While the unitrust election has been available in Missouri for more than ten years, we understand that a small minority of endowed care cemeteries have made the election.  We can think of three possible reasons for the reluctance on the part of cemeteries.  First, small care fund trusts can be difficult to diversify and the trustee will be reluctant to agree to the election.  Second, the election is irrevocable, and cemeteries with large care fund trusts are reluctant to be limited to a 3% fixed distribution.  Third, cemetery operators may not understand the unitrust concept.

A pooled master trust would be the solution to the small trust hurdle, but unlike the Missouri Funeral Trust, there is no state association master care trust.  State funeral director associations have been in the master trust business for decades.  Oddly, only a few state cemetery associations have ventured into the master trust business.  We have always found this perplexing.  For state funeral director associations, their master trust may be the most attractive resource offered to members.  Through the pooling of cemetery trust assets, operators could have the critical mass to obtain investment returns exceeding 3%.

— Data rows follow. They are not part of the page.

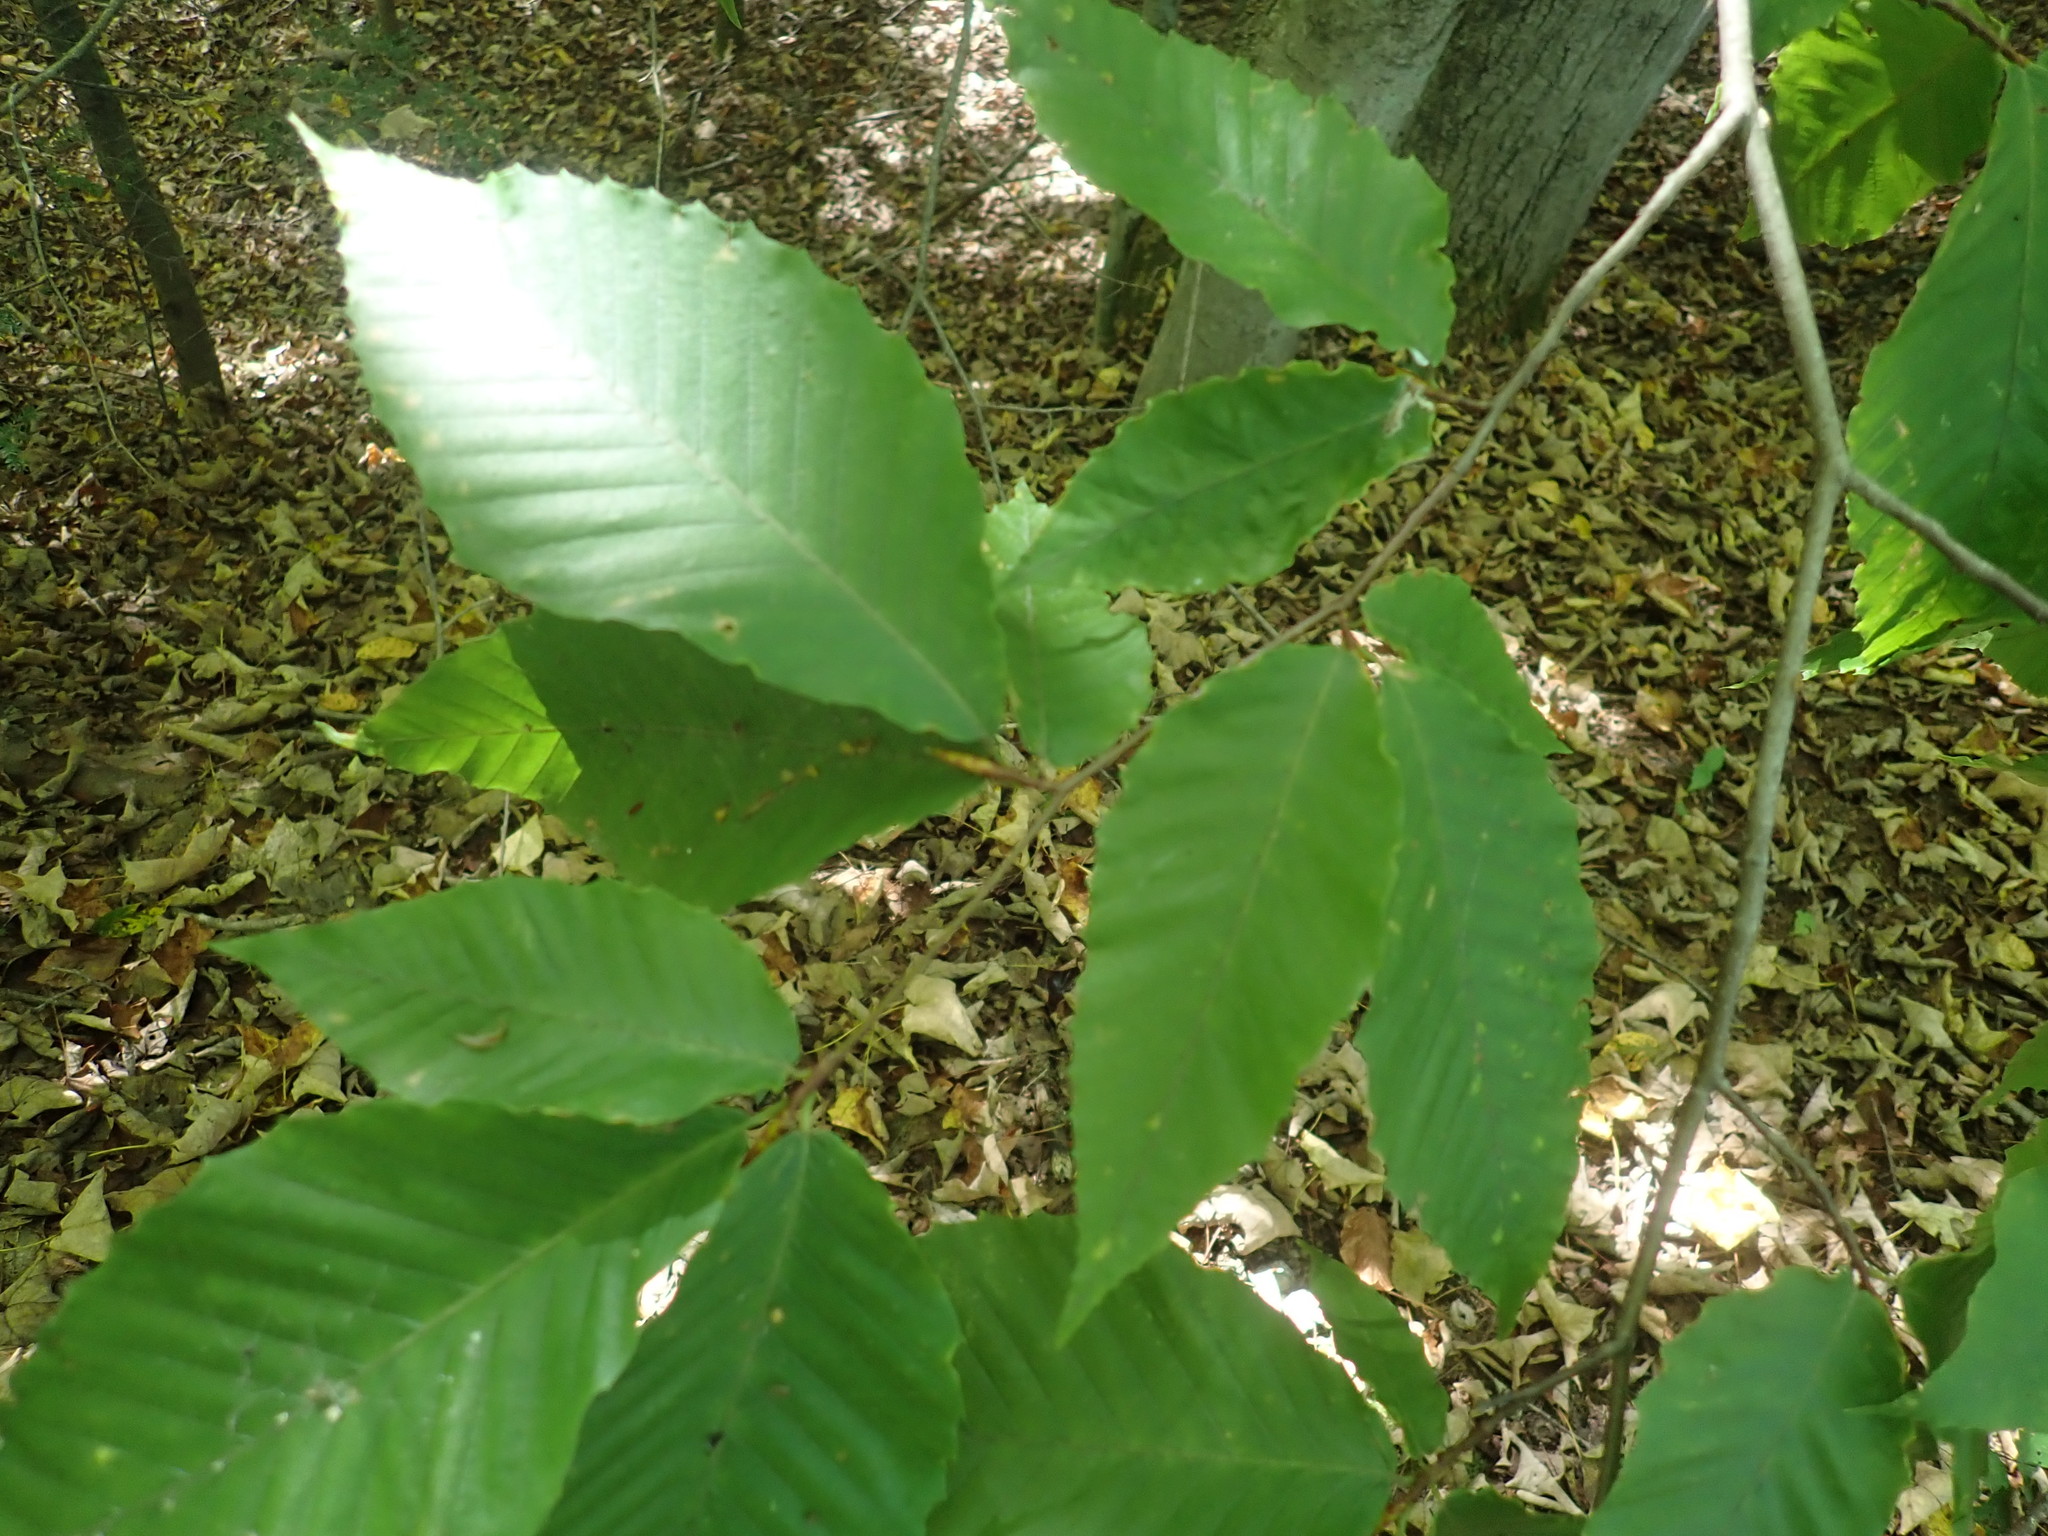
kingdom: Plantae
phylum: Tracheophyta
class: Magnoliopsida
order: Fagales
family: Fagaceae
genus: Fagus
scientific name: Fagus grandifolia
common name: American beech
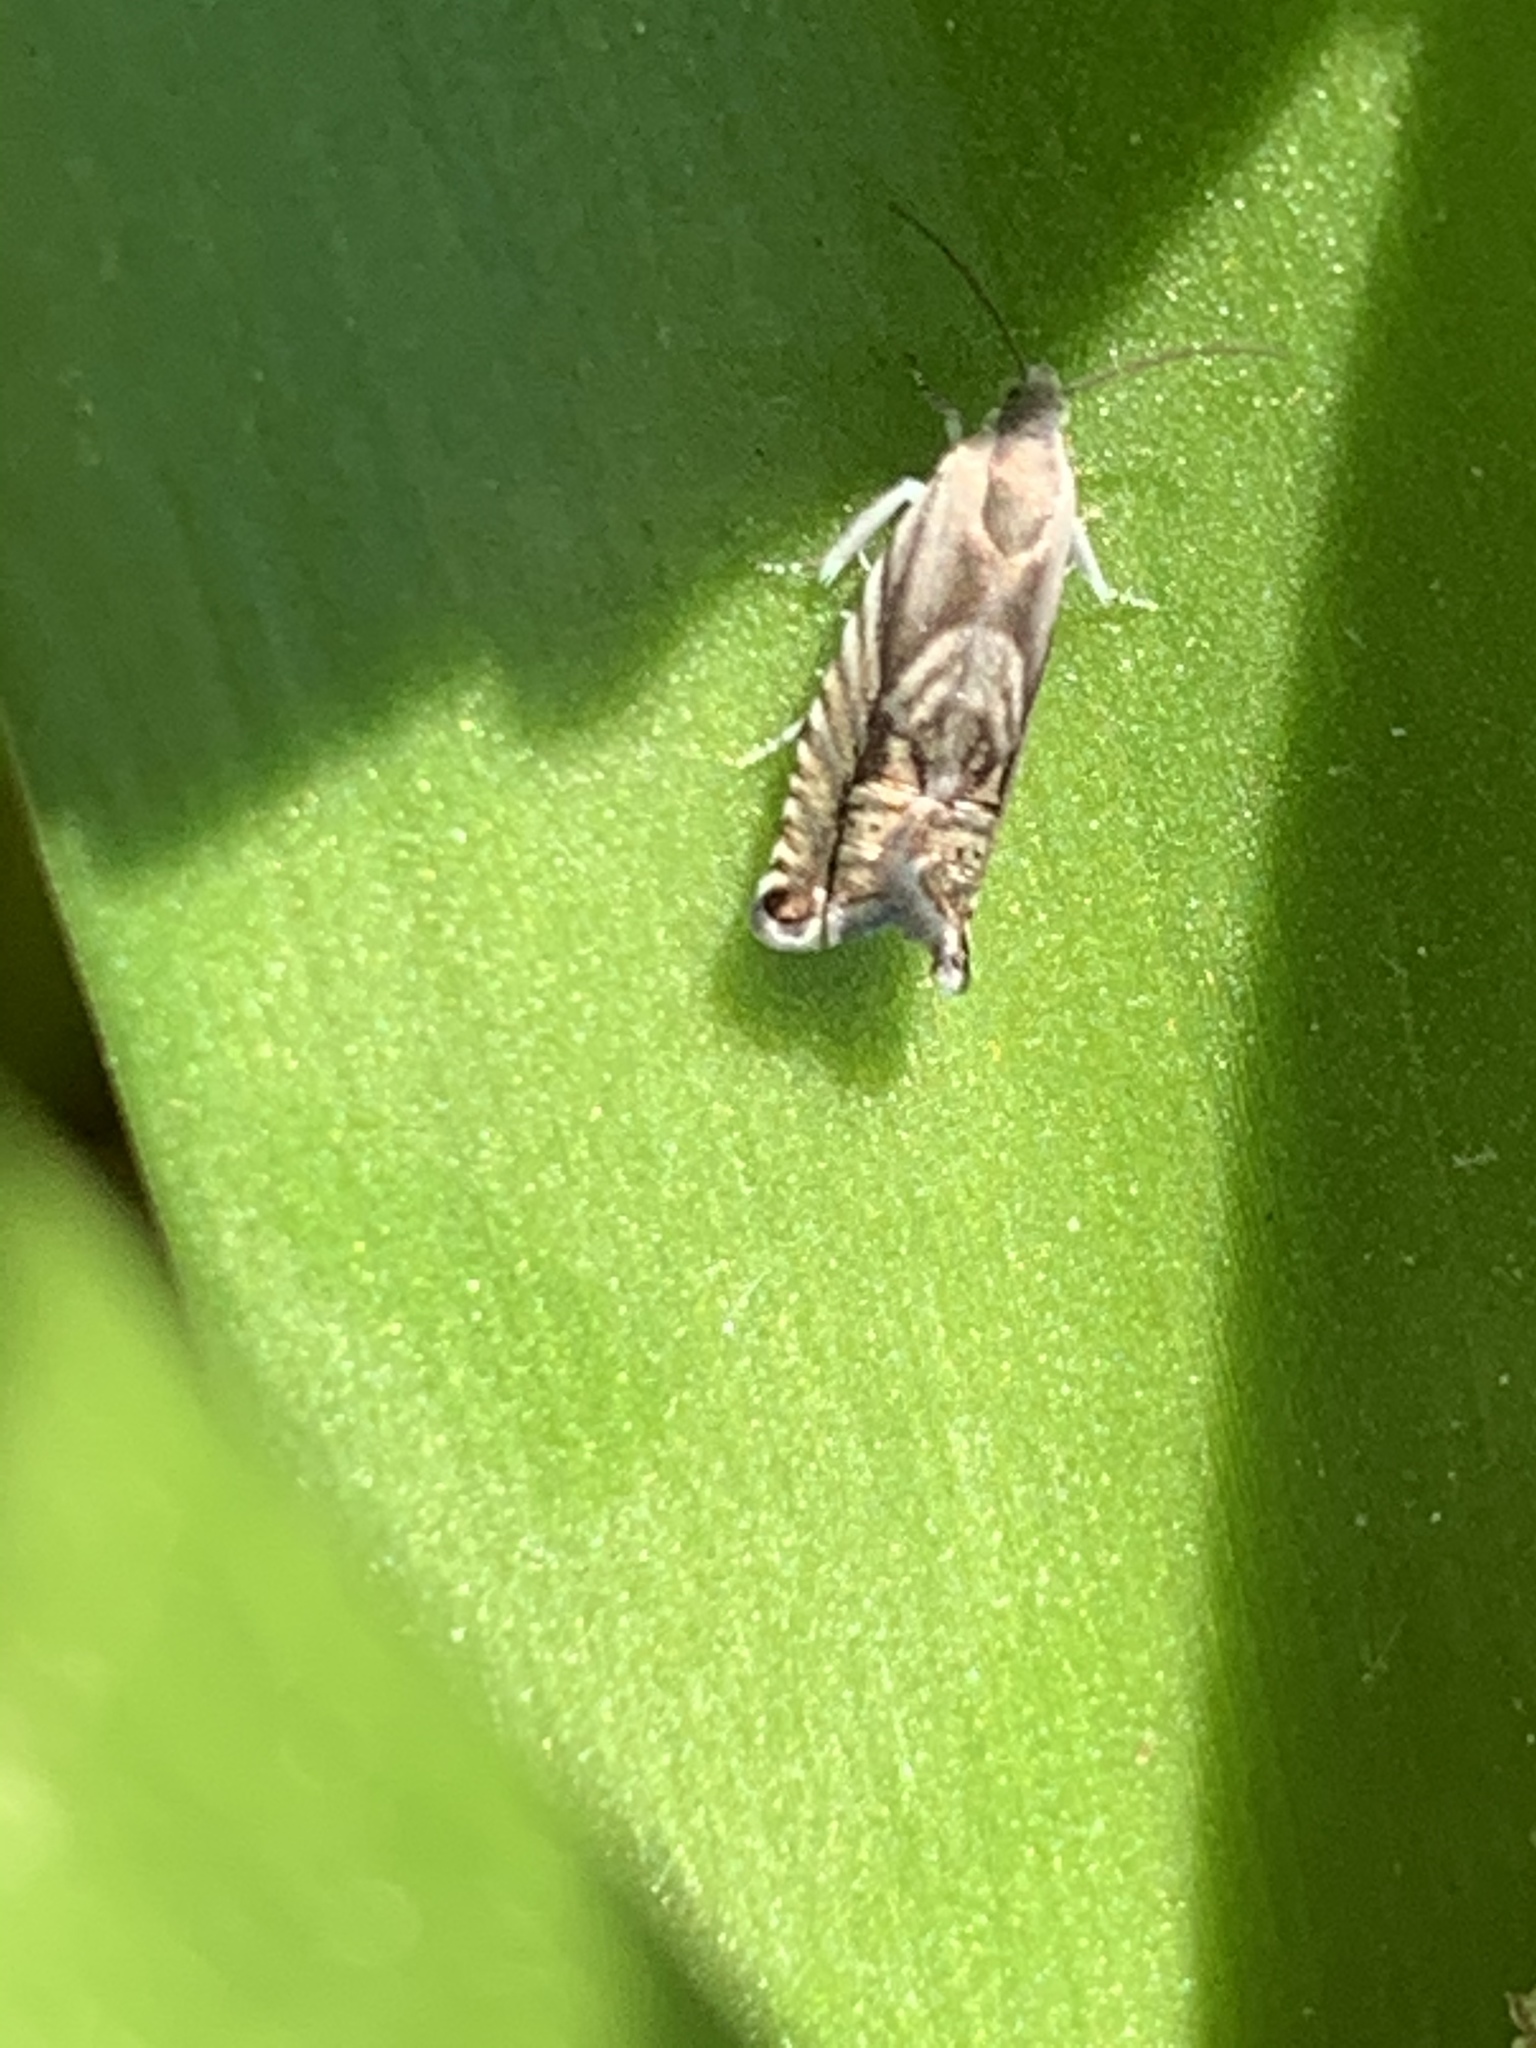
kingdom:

Missouri cemetery operators with large care funds hesitate to bind themselves to a fixed 3% distribution.  While Missouri’s law allows a fixed distribution range of 3% to 5%, both operators and trustees are reluctant to take the 5% election out of a concern that the trust’s return may not cover the 5% year in and year out.  But if a smaller percentage is elected, the state regulator (with the support of the state cemetery association) has taken the position the election is irrevocable and cannot be changed.  In advocating for the unitrust election, Missouri’s cemetery association included language that negated a trustee’s power to adjust principal (and thereby increase the income distribution to the cemetery).  The unitrust election is intended to protect the trustee when balancing the interests of the trust’s income beneficiary and principal beneficiary.  But the Missouri law ignored the fact the cemetery is beneficiary of both the principal and the income.  State regulators advocate for the preservation of principal so that income will be available for future years.  With interest rates near zero, a trust must look to capital gains for income distributions to the cemetery.  If the trust can produce returns in excess of 5%, why not allow the trustee to adjust principal from time to time and make larger distributions.  If a portion of those gains are being accrued, everyone benefits.

We have advised several cemetery clients on the advantage of taking Missouri’s unitrust election.  Almost all were confused by that section of Chapter 214.  Rather than take a straight forward approach, Section 214.330 incorporates from other sections of Missouri trust code with caveats.  As a result, no one seems to agree on how the Missouri unitrust election works.  With that ambiguity, cemetery operators and trustees both tend to avoid the election.

We anticipate that some of these same hurdles exist in the other states that have adopted the unitrust election for cemeteries.  Small trusts are not capable of getting a sufficient return.  The law isn’t sufficiently flexible for swings in investment returns.  (We also once thought that the Virginia law provided the flexibility to address operators’ concerns about missing out on large trust returns.  But, that flexibility was negated when subsequent to the law’s passage the Virginia Cemetery Board defined trust income to exclude capital gains. )  And, operators and regulators need to find a common voice in recommending the election to cemeteries.